EXERCISE TASKS>
**A)** In the forum post about collision detection for a destructible tower, repeat the passage starting with "Is btBvhTriangleMeshShape a" and going on through "are being calculated?", but switch "on the fly" to "at runtime".
**B)** Resume the forum thread on collision detection for a destructible environment after its last sentence.

SELECTED TEXT>
..........
I've done some reading around, and an idea came up that we could batch chunks of blocks up into btBvhTriangleMeshShapes and rebuild the relevant batches when blocks change. This is essentially what we're doing on the graphics side, so it seems sensible, but alone it doesn't seem to support working out which blocks to remove during an explosion because it seems that it only tell you which chunks are colliding with an explosion rather than which blocks specifically.

Is btBvhTriangleMeshShape a sensible direction to go in at all? Does btBvhTriangleMeshShape actually have a mechanism for detecting collision of subshapes within it that I haven't realised? If not, could some auxillary collision shapes/checking be performed on the fly for more fine grained information, but that would not have a negative performance benefit when no explosions collisions are being calculated?

We'd all be really grateful for any advice on what we may be doing naively, if this is possible to do efficiently within bullet, and any pointers in whatever direction may be needed to get this to work.

Thanks!

Diagrams
This is a diagram of a cross-section of our tower:
Image

Here are some screen shots of the tower from a first person perspective, with the btConvexHullShapes drawn over the blocks:
http://you.mongle.me/tower/screenshots/010.png
http://you.mongle.me/tower/screenshots/011.png
http://you.mongle.me/tower/screenshots/012.png

Eventually we'd like to get the tower looking like this:
http://you.mongle.me/tower/circles/9,18 ... ,72,72.png
Where every vertical slice has the same layout, every ring is composed of the same shape (but sometimes that shape has 9 faces), and going from the centre each ring has either the same number or twice as many segments as the last.
Karrok
Posts: 65
Joined: Fri May 13, 2011 1:11 pm

Re: Efficient collision detection for destructible environme

Post by Karrok »

btCollisionWorld only does the collision checking. So unless you mean to implement all the collision handling yourself you should just stick with using the Bullet Dynamics Lib for that.

If you do have a world where you only require the low level information on collisions, then btCollisionWorld is sufficient.
However, a btCollisionWorld does not have gravity, constraints (like hinges) and does not solve collisions for you, so keep that in mind.
..........
RECORD SET>
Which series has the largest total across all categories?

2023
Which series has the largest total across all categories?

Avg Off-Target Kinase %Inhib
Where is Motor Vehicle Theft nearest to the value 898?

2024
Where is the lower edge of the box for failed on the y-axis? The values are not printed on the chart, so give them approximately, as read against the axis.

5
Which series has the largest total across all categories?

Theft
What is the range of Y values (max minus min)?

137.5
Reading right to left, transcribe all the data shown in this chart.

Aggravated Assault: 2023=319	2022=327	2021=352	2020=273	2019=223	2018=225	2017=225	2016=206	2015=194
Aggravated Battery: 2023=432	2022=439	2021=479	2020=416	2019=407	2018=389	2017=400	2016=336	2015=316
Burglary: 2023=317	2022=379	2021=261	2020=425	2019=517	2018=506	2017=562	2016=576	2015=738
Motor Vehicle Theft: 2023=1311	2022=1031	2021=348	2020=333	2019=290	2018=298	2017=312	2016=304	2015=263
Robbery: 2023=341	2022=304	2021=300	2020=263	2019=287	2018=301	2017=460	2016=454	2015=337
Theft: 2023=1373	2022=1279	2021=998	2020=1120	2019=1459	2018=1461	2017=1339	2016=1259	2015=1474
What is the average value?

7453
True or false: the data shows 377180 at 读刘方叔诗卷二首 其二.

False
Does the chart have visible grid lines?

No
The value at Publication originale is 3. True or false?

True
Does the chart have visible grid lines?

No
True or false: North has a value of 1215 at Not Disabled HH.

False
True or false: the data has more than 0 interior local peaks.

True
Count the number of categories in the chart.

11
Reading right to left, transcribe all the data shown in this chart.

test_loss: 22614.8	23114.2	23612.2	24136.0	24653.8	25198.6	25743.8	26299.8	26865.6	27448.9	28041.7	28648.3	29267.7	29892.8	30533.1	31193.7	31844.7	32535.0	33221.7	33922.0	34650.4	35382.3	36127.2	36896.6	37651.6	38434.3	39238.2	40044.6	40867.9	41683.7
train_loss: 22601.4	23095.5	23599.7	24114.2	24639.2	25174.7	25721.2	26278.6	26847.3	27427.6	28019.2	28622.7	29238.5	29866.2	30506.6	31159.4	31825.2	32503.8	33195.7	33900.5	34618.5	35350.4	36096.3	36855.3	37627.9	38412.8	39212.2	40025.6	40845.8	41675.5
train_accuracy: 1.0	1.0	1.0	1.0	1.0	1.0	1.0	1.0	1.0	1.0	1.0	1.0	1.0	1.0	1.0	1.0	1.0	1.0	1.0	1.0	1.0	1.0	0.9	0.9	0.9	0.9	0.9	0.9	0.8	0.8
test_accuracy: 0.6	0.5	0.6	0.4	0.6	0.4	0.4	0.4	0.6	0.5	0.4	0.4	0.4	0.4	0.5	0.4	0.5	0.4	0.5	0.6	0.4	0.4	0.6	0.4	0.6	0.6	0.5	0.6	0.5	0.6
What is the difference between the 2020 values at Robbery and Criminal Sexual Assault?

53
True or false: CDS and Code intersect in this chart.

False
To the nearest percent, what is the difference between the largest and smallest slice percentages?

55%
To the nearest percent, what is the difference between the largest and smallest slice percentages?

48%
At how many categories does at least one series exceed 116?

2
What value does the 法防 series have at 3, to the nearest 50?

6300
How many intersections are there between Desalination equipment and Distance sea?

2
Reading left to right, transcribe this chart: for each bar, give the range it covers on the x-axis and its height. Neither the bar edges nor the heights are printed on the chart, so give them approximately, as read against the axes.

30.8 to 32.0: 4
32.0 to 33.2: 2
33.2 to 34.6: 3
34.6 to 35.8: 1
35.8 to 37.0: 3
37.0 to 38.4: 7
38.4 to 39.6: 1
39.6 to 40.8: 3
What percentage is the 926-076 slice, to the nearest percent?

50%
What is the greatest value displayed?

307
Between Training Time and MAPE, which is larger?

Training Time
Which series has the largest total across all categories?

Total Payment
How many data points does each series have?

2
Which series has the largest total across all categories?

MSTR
..........
OUTPUTS FOR THE TASKS>
**A)**
Is btBvhTriangleMeshShape a sensible direction to go in at all? Does btBvhTriangleMeshShape actually have a mechanism for detecting collision of subshapes within it that I haven't realised? If not, could some auxillary collision shapes/checking be performed at runtime for more fine grained information, but that would not have a negative performance benefit when no explosions collisions are being calculated?

**B)**
Johan Gidlund
Posts: 26
Joined: Mon Jun 01, 2009 2:21 pm
Location: Sweden

Re: Efficient collision detection for destructible environme

Post by Johan Gidlund »

I am not familiar with the details of Bullet but from a general point of view you should try to use one rigid body with a list of shapes. Having a rigid body per block is insane and will never work for the amount of pieces you are targeting.
For the large amount of pieces you are targeting it is probably also wise to have some kind of bounding volume tree on top of the list to make queries for shapes faster.
Ragzouken
Posts: 2
Joined: Wed Jan 11, 2012 12:10 pm

Re: Efficient collision detection for destructible environme

Post by Ragzouken »

Thanks for the advice guys, it did prove somewhat useful. Maybe this information about how we have chosen to solve the problem will be interesting and/or useful to people reading :)

The biggest problem was firstly that we were not performance testing in Release mode! Rookie error!

We have gone for the BvhTriangleMesh approach, with the environment split up into equally sized chunks that can be changed independently (trying to balance the benefit of the bvh against the time taken to rebuild it when the terrain changes -- I think I am actually being quite dumb about it at the moment, we rebuild the entire bvh mesh when the blocks change, but I see it has a method to refit to new triangles, so I will try that out at some point)

For actually determining which blocks to destroy we've implemented a bespoke collision algorithm, since we can make better assumptions than bullet about our structure.